══ PROVIDED DATA

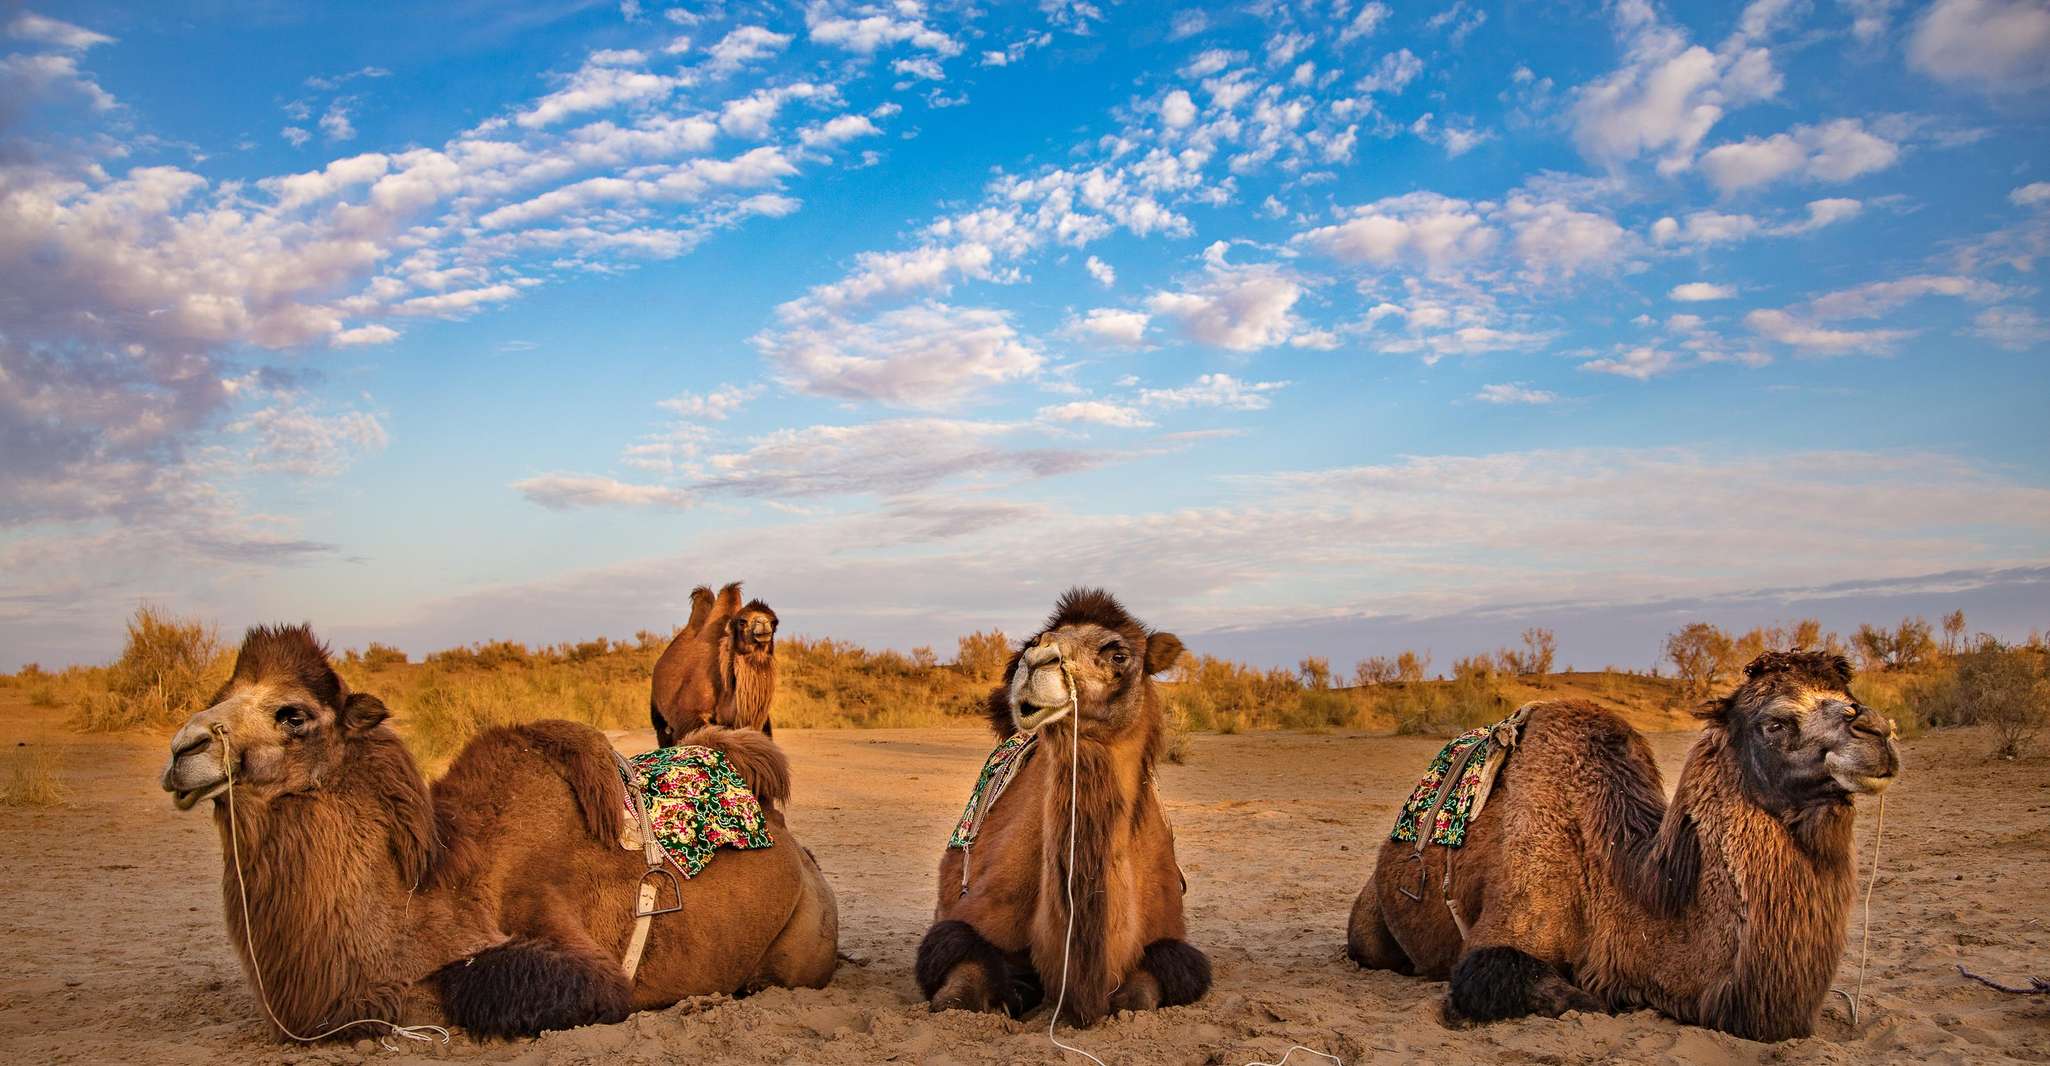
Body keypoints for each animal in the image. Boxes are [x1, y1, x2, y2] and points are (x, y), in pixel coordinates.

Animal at [155, 623, 836, 1041]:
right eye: (220, 693)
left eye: (292, 714)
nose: (183, 751)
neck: (426, 889)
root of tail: (797, 850)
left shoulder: (573, 956)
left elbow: (469, 983)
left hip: (804, 945)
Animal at [918, 586, 1213, 1029]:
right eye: (1041, 638)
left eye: (1119, 654)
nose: (1036, 660)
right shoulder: (965, 925)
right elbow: (954, 994)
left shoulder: (1170, 946)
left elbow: (1138, 999)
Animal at [1353, 647, 1894, 1041]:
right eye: (1775, 722)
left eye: (1846, 693)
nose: (1877, 730)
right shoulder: (1501, 933)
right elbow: (1581, 999)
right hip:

════

TASK DIRECTIONS
Your answer must consist solely of the lines from the one containing "right elbow: (954, 994)" through the last line of the entries, reproduced exactly.

RESULT
right elbow: (954, 994)
left shoulder: (1170, 946)
left elbow: (1138, 999)
Animal at [1353, 647, 1894, 1041]:
right eye: (1775, 722)
left eye: (1846, 693)
nose: (1877, 730)
right shoulder: (1501, 933)
right elbow: (1581, 999)
right hip:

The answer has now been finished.